Further study showed that wild D. melanogaster strongly prefer marula fruit over oranges.

What's more, so does a breed of fly that's commonly used in labs. This strain was established in 1916 from a fly population in Canton, Ohio.

"They actually have retained the preference for marula," says Stensmyr. "They would go for the marula as well."

The researchers isolated one particular chemical in this fruit — ethyl isovalerate — that seemed particularly important. Flies that were given a choice between marula and oranges spiked with this chemical failed to pick one over the other, suggesting that the two choices seemed the same to the flies.

All of this provides an intriguing clue for how these insects may have started to make their home with people. Near where the researchers found the wild flies, there are caves where the San tribes once lived. These people left behind beautiful cave paintings — as well as the pits of marula fruit that they had eaten. From one cave alone, excavators turned up 24 million marula stones.

"They really, really loved marula," says Stensmyr, who points out that the stones found date from about 12,000 years ago to about 8,000 years ago. "During the times when these caves were inhabited, the San people must have brought enormous quantities of marula into the caves."
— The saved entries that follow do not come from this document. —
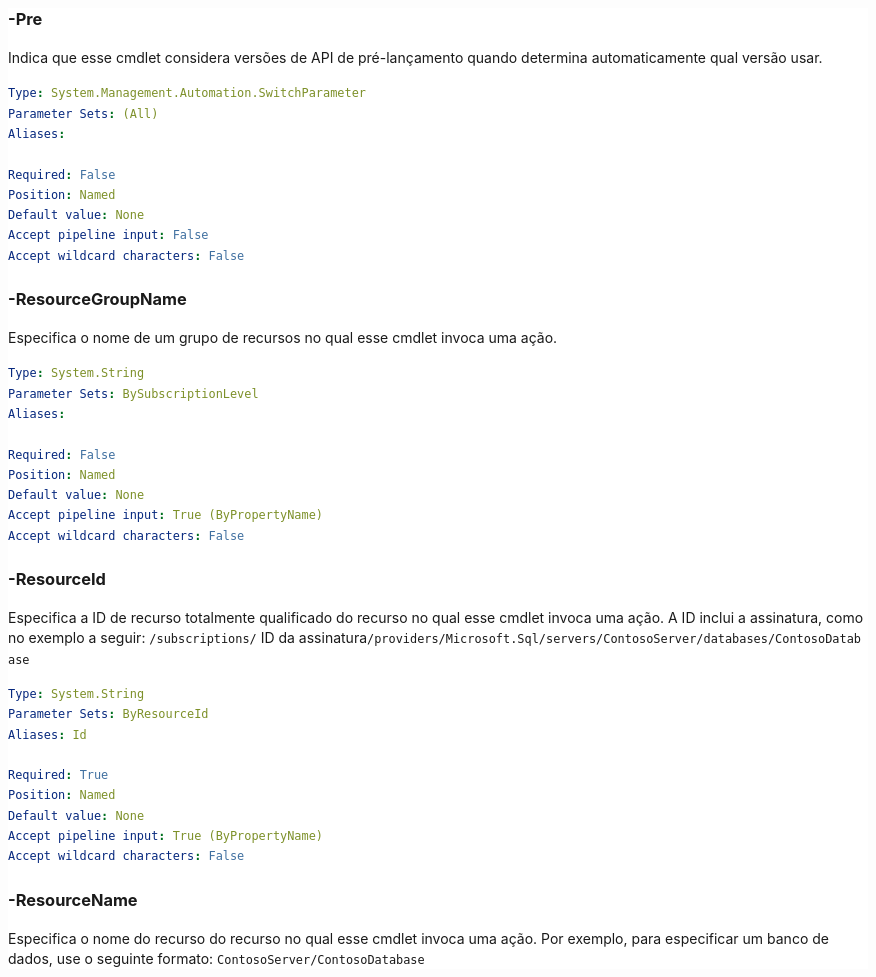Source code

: ### -Pre
Indica que esse cmdlet considera versões de API de pré-lançamento quando determina automaticamente qual versão usar.

```yaml
Type: System.Management.Automation.SwitchParameter
Parameter Sets: (All)
Aliases:

Required: False
Position: Named
Default value: None
Accept pipeline input: False
Accept wildcard characters: False
```

### -ResourceGroupName
Especifica o nome de um grupo de recursos no qual esse cmdlet invoca uma ação.

```yaml
Type: System.String
Parameter Sets: BySubscriptionLevel
Aliases:

Required: False
Position: Named
Default value: None
Accept pipeline input: True (ByPropertyName)
Accept wildcard characters: False
```

### -ResourceId
Especifica a ID de recurso totalmente qualificado do recurso no qual esse cmdlet invoca uma ação.
A ID inclui a assinatura, como no exemplo a seguir: `/subscriptions/` ID da assinatura`/providers/Microsoft.Sql/servers/ContosoServer/databases/ContosoDatabase`

```yaml
Type: System.String
Parameter Sets: ByResourceId
Aliases: Id

Required: True
Position: Named
Default value: None
Accept pipeline input: True (ByPropertyName)
Accept wildcard characters: False
```

### -ResourceName
Especifica o nome do recurso do recurso no qual esse cmdlet invoca uma ação.
Por exemplo, para especificar um banco de dados, use o seguinte formato: `ContosoServer/ContosoDatabase`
That means marula was likely stored there, and available there long after the marula in the forest had been eaten up by wildlife. The strong smell of all this marula would have attracted the flies.

To test whether or not wild flies would actually enter a cave, the research team put traps baited with fermenting marula along the far wall of the Nswatugi cave. Sure enough, over a period of a few days, these traps caught a number of D. melanogaster flies.

The study, and the story it tells, has completely delighted other scientists who study fruit flies.

"I particularly liked going and catching the flies in the painted caves," says Kaufman. "That was inspired. It's really a neat paper."

"I thought it was fantastic," agrees Celeste Berg, a developmental geneticist at the University of Washington, Seattle who has used flies in her research for 30 years. "I thought their data was really quite striking."

Berg says she wonders exactly how the flies would have spread from these caves to the rest of the world.

"I think it's exciting to learn the origins of fruit flies and, even if you're not an ecologist or a population geneticist, I think it's just natural to be interested in the history of the organism you study," says Berg. "I had assumed that fruit flies liked all kinds of fruit — especially bananas. I didn't even realize that they preferred citrus. And it's not even really citrus that they prefer; they prefer this particular marula plant, which I also had never heard of."

Debbie Andrew, a developmental biologist at the Johns Hopkins School of Medicine who has worked with fruit flies for four decades, also says she loved the paper.

"They built a good story," says Andrew. "It's very hard to prove something that happened 10,000 years ago or more. I like the story."

As to whether all the details are right, she says, "I don't know; it does seem plausible, based on the amount of marula fruit stones they found in the cave."

Based on this paper, says Andrew, the old saying, "time flies like an arrow, and fruit flies like a banana," should really be changed.

"Time flies like an arrow," she says, "and fruit flies like an orange, or a marula fruit, or perhaps an orange spiked with ethyl isovalerate."